A: HINT: To do it without linear algebra, expand both sides and subtract like terms to leave
$$a^2y^2+a^2z^2+b^2x^2+b^2z^2+c^2x^2+c^2y^2=2abxy+2acxz+2bcyz\;.$$
Notice that you can rearrange this as
$$(a^2y^2-2abxy+b^2x^2)+(a^2z^2-2acxz+c^2x^2)+(b^2z^2-2bcyz+c^2y^2)=0\;,$$
or
$$(ay-bx)^2+(az-cx)^2+(bz-cy)^2=0\;.$$


*

*What can you conclude about $ay-bx$, $az-cx$, and $bz-cy$?  

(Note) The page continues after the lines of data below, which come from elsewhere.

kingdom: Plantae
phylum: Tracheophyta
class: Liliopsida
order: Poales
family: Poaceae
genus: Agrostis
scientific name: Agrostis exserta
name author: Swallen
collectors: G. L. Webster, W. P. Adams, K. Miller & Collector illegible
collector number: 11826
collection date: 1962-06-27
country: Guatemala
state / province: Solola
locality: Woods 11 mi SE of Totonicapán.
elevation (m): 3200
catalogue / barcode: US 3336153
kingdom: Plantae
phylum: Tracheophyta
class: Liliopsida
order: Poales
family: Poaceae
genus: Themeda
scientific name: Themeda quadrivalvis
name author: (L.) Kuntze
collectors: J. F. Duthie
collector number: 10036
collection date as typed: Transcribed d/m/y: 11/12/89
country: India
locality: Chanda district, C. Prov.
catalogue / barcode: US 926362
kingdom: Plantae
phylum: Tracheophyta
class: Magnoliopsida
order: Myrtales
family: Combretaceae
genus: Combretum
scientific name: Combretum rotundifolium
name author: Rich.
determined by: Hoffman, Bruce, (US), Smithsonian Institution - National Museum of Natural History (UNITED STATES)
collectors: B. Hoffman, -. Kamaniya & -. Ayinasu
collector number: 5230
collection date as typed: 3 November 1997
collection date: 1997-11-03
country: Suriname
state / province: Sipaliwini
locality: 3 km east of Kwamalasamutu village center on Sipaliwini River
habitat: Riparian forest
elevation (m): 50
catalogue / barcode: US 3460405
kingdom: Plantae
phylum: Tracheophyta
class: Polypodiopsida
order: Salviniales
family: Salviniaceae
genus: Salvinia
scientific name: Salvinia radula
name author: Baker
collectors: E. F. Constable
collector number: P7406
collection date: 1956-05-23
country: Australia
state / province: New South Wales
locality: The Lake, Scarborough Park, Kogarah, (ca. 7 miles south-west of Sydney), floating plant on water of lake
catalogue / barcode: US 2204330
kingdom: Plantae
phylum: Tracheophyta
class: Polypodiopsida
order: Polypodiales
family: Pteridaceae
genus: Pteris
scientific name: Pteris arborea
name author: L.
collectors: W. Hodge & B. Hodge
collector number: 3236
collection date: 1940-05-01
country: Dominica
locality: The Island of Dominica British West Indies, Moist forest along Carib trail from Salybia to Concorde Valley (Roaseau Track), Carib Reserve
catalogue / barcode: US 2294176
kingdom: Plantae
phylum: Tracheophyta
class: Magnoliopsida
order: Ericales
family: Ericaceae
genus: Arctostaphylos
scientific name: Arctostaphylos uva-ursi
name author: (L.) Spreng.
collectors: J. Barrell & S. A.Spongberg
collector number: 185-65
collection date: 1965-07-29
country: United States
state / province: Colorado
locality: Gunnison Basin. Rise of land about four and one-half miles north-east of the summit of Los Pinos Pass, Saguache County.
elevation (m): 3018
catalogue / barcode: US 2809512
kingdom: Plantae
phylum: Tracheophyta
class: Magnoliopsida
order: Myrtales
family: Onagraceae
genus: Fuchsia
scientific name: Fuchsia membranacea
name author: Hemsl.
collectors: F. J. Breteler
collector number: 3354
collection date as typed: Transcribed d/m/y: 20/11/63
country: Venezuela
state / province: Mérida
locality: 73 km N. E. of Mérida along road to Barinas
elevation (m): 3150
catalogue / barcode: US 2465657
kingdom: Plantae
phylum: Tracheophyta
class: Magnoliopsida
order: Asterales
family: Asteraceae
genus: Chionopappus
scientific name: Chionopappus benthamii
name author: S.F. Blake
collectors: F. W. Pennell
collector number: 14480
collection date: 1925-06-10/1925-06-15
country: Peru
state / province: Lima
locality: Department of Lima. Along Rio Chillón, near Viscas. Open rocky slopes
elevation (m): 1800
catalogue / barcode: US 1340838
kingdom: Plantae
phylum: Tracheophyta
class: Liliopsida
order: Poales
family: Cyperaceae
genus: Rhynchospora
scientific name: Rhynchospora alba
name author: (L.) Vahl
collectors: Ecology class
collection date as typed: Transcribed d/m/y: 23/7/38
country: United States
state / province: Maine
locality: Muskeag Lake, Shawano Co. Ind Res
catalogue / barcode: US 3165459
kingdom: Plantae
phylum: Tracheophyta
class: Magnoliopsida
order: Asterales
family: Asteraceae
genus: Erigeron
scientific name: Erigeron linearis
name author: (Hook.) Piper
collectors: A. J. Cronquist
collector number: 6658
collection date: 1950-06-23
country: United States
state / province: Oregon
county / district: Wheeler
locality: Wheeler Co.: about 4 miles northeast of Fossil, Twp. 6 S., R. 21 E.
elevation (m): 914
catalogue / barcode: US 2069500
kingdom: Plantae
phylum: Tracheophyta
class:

*What can you conclude about $a(x+y+z)$ and $x(a+b+c)$?

A: $$a^2x^2+a^2y^2+a^2z^2+b^2x^2+b^2y^2+b^2z^2+c^2x^2+c^2y^2+c^2z^2=a^2x^2+b^2y^2+c^2z^2+2axby+2axcz+2byxz$$
$$a^2y^2+a^2z^2+b^2x^2+b^2z^2+c^2x^2+c^2y^2=2axby+2axcz+2byxz$$
$$a^2y^2-2axby+b^2x^2+a^2z^2-2axcz+c^2x^2+b^2z^2-2byxz+c^2y^2=0$$
$$(ay-bx)^2+(az-cx)^2+(bz-cy)^2=0$$
From here the answer is clear. All three terms are zero.